Iconic Brands and Constant Cash Flows
When an economy is growing, it is usually expected that consumers will have more disposable income to spend on discretionary items. The average net gain in dividend and price was estimated at 77.4% on $5k invested as $1k in each of these five CONCY stocks. This gain estimate was subject to average volatility 63% above the market as a whole. Trading at roughly a 40% discount to our fair value estimate, Tyson’s shares are on sale while offering a 4% dividend yield. Despite inflationary headwinds and challenges in the beef and pork segments, we don’t see any structural changes to meat markets that warrant a permanent change to profitability. We remain optimistic about a return to mid-to-high-single-digit adjusted operating margins, driven by easing input cost inflation and supply-demand rebalancing.

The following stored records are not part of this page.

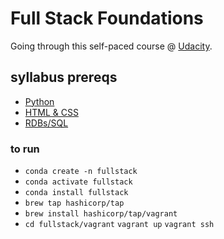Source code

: # Full Stack Foundations

Going through this self-paced course @ [Udacity](https://www.udacity.com/course/full-stack-foundations--ud088).

## syllabus prereqs

* [Python](https://www.udacity.com/course/introduction-to-python--ud1110)
* [HTML & CSS](https://www.udacity.com/course/intro-to-html-and-css--ud001)
* [RDBs/SQL](https://www.udacity.com/course/intro-to-relational-databases--ud197)

### to run

* `conda create -n fullstack`
* `conda activate fullstack`
* `conda install fullstack`
* `brew tap hashicorp/tap`
* `brew install hashicorp/tap/vagrant`
* `cd fullstack/vagrant` `vagrant up` `vagrant ssh`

Consumer staples: Strength among beverage companies
These two are not typical picks for defensive stocks, but rather they can provide some diversification from the overall market when it is fluctuating. However, more investors are attracted by its powerful growth potential, which is uncharacteristically high for a stock that checks so many defensive stock boxes. Even if you are completely untrusting of the market and stocks, defensive stocks can provide a good alternative to holding cash or bonds. On the flip side, the generally slow growth of defensive stocks often leads to smaller gains during a bull market. When other stocks are soaring, defensive stocks are more likely to perform below the market. Looking further down the consumer defensive space, a name like Unilever is also a name that we think is particularly attractive in this environment.
Within the sector, we consider retail defensive overvalued, trading at a 20% premium to our assessment of intrinsic value. However, we see opportunities in tobacco and alcoholic beverages, which in the aggregate trade 14% and 10%, respectively, below our valuations. We believe Estee Lauder’s shares are attractive, trading at around a 30% discount to our $200 fair value estimate. Although a slow travel retail recovery in China has impaired demand and margins, we remain constructive on the firm’s long-term prospects. Further, we believe it is poised to benefit from secular premiumization trends across developed and emerging markets. CPG manufacturers are also keen to appeal to a value-conscious consumer.